While some veterans are hesitant to write about their experiences, this young man, two years after coming home, was willing to write his story and allow me to share it in this newspaper. He asked me not to use his name:
“Operation Dog Wood was a three day operation to search the desert for weapon caches hidden in or around manmade wells," he writes. "The mission began like any other. We patrolled the villages like we always did. On the second morning things changed. We came across a large well half-filled with water. In the water were three bodies floating and bloated as if they had been there for a while. I was ordered to jump in and retrieve the bodies.
.“As I got near the first body, I saw that it was a little girl around the age of eight. She had long flowing brown hair that waved at me with every step I took. When I grabbed her arm, her skin tore off the bone like tender meat. The other two bodies looked to be her parents; all three were shot in the back of the head, execution style.
“The next afternoon was a long ride to the base. All I could think about was the little girl and her parents, how their skin melted in my hands as I fished them out of the pungent, rancid water.

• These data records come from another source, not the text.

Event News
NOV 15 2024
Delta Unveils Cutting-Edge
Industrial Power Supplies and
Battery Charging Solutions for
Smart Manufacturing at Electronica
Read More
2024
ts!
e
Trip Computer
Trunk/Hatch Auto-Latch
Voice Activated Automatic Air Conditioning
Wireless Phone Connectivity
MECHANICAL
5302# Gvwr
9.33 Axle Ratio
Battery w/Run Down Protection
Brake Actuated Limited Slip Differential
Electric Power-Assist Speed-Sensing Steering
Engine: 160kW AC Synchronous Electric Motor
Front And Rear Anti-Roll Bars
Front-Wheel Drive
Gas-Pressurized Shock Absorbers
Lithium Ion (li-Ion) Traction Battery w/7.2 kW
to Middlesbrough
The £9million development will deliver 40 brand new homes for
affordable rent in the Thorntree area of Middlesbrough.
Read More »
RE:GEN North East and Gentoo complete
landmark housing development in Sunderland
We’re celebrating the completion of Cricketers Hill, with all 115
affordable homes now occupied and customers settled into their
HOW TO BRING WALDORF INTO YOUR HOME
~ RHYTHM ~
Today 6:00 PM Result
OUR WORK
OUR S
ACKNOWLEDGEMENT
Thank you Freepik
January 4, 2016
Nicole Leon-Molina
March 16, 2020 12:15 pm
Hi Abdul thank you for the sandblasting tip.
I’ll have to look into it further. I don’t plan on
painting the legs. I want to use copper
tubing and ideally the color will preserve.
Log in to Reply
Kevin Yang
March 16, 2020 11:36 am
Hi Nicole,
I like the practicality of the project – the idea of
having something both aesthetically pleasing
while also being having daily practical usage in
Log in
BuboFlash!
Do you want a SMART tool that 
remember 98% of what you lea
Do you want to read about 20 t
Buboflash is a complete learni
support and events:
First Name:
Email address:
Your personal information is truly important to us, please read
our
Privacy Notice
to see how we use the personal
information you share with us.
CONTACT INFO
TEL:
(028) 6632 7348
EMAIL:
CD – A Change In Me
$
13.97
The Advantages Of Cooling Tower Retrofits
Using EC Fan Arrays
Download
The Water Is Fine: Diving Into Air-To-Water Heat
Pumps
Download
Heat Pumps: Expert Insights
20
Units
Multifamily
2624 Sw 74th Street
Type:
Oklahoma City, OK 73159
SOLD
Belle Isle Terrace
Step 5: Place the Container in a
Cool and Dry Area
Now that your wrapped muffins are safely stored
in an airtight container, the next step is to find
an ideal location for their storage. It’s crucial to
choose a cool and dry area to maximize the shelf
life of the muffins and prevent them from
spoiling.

“The next thing I knew I was blinded by an intense light that seemed to be radiating from all around us, instantly followed by a deafening blast that hurt every fiber of my being. My body was bathed in an intense fire that lasted seconds. My nose was filled with dust and the scent of burning rubber. As my truck was lifted in the air, my body was thrown around like a doll in a dryer. The initial blast lasted seconds but felt like a lifetime.
“Before the dust could settle, explosions began to erupt all around my vehicle; I had to get out of the truck. My truck was flipped on its side with the driver door to the ground. I had to use every ounce of my strength to push the three hundred pound door open to get out. When my head lifted above the open door, I could see rockets flying in every direction. The nearby trucks had their machine guns sending walls of lead in every direction. I could not believe my eyes; we were under heavy attack. I spotted my gunner fifteen feet away either dead or unconscious. As I left my truck and ran to drag him to cover, I was hit by bullets in the vest three times, bruising a rib and cracking three more. Once I got my gunner to safety, I returned fire, engaging every target in front of me. It seemed like the fighting lasted for hours, but it only lasted for a few minutes.”
The veteran then writes that “I have been told I have developed post traumatic stress disorder.” He is often jumpy, fears sudden noises, and finds it difficult to trust others.
Fortunately, this young man, who is married and has a three-year-old son, attends a college that cares about him. He concludes his essay by writing, “This event and others like it have altered my life and have made me into the man I am today. For better or worse, I am changed.”